In a best-case scenario, the parts of the code with a critical impact on product performance are usually covered with all of the types of scripts – mostly E2E and unit tests, and the hybrid of them. However, most of the product projects nowadays do not follow best practices and sacrifice quality, covering code with fewer rather than fully required tests. We are not here to blame though, since modern businesses operate in a fast-paced environment and it is often vital to launch faster rather than flawlessly.

03

Some things can’t be automated. Human QA can’t test everything.

As wonderful as 100% automation sounds, it’s not feasible in practice and in the long run. There will always be some sections of the system where human scrutiny will be necessary and essential. Firstly, it is a human who creates an algorithm itself. Secondly, it’s unlikely that automation will ever be able to produce error-free results, and someone has to clean up after the robots’ mistakes.

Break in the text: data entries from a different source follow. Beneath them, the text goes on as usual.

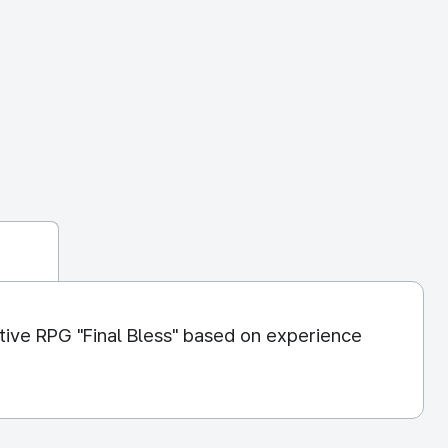
ive RPG "Final Bless" based on experience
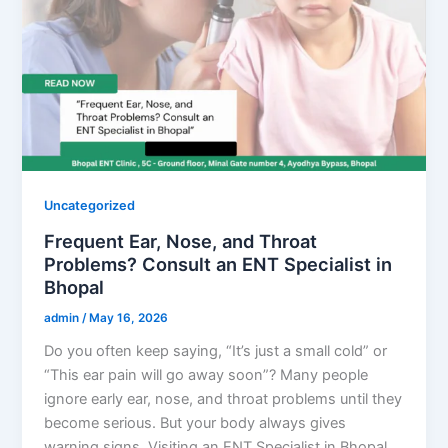
Uncategorized
Frequent Ear, Nose, and Throat
Problems? Consult an ENT Specialist in
Bhopal
admin
/
May 16, 2026
Do you often keep saying, “It’s just a small cold” or
“This ear pain will go away soon”? Many people
ignore early ear, nose, and throat problems until they
become serious. But your body always gives
warning signs. Visiting an ENT Specialist in Bhopal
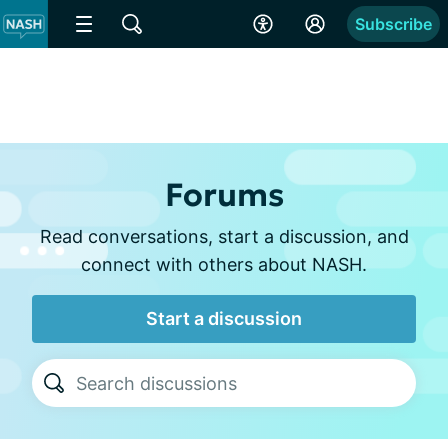
Subscribe
Forums
Read conversations, start a discussion, and
connect with others about NASH.
Start a discussion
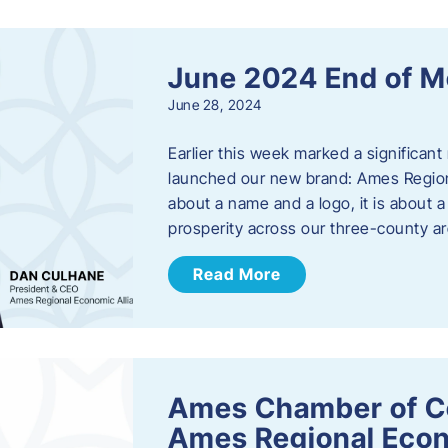
June 2024 End of M
June 28, 2024
Earlier this week marked a significant
launched our new brand: Ames Regiona
about a name and a logo, it is about 
prosperity across our three-county a
Read More
Ames Chamber of C
Ames Regional Econ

There are complex processes we can’t automate, such as activity-tracking applications. These applications are engineered with many integrated systems that encompass a plethora of different components, all of which talk to each other in real-time (printers, monitors, software, APIs, cloud services, etc.). Automated scripts, however sophisticated, can’t test all dissimilar components at once. Plus, regardless of what these applications track – exercise movements or space utilization – automated tools can’t imitate human movements with enough precision to justify their use.

Testing the load on the system is always automated. What is the point of hiring hundreds of manual QA’s when a simple script can do that, right?

How will quality assurance change in the future?

Algorithms will certainly evolve and take more jobs from human’s shoulders, yet humans will inevitably be there: either testing manually those parts algorithms can’t cope with or coding automated testing scripts and controlling their performance.

Since human-algorithm collaboration seems to develop and strengthen, job description for conscientious QA engineer might change and require some coding experience. However, the core competencies will most likely remain the same, focusing on curiosity, thoroughness and effective communication with a flair for listening and diplomacy.